After finding the line with "you need. We" in the data below, set down exactly each line through the one with "data sovereignty pushed", inclusive, and stop there.

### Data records
'''

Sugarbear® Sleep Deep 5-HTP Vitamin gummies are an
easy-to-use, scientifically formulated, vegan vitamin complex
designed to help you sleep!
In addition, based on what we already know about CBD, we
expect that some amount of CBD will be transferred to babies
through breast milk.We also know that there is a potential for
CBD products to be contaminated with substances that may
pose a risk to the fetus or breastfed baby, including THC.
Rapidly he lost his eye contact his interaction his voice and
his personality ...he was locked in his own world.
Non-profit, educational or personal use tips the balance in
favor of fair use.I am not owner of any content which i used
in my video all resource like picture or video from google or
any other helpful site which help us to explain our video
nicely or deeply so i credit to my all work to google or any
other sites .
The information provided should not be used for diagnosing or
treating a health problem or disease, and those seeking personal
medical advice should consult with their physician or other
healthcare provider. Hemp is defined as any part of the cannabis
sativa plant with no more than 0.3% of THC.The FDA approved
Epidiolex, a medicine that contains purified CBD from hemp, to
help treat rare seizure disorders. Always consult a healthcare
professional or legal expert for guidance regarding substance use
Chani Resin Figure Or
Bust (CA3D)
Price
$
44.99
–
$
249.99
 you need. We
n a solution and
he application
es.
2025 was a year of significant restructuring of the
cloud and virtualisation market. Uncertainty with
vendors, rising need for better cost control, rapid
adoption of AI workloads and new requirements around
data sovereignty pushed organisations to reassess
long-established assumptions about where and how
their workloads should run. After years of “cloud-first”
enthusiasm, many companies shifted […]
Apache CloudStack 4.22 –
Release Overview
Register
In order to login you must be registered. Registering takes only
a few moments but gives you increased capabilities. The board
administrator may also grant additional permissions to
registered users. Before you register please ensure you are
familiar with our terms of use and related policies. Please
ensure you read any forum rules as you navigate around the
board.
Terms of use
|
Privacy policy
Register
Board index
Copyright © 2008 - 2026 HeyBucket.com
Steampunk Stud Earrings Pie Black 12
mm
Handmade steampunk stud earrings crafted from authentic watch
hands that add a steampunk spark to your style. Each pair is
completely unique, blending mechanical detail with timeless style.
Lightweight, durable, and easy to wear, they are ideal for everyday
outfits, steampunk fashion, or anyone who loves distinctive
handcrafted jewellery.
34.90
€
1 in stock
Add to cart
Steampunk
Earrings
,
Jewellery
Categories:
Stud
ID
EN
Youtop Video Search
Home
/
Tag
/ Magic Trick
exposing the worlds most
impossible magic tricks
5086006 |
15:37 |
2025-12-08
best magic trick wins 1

'''

### RESPONSE TO THE TASK
 you need. We
n a solution and
he application
es.
2025 was a year of significant restructuring of the
cloud and virtualisation market. Uncertainty with
vendors, rising need for better cost control, rapid
adoption of AI workloads and new requirements around
data sovereignty pushed organisations to reassess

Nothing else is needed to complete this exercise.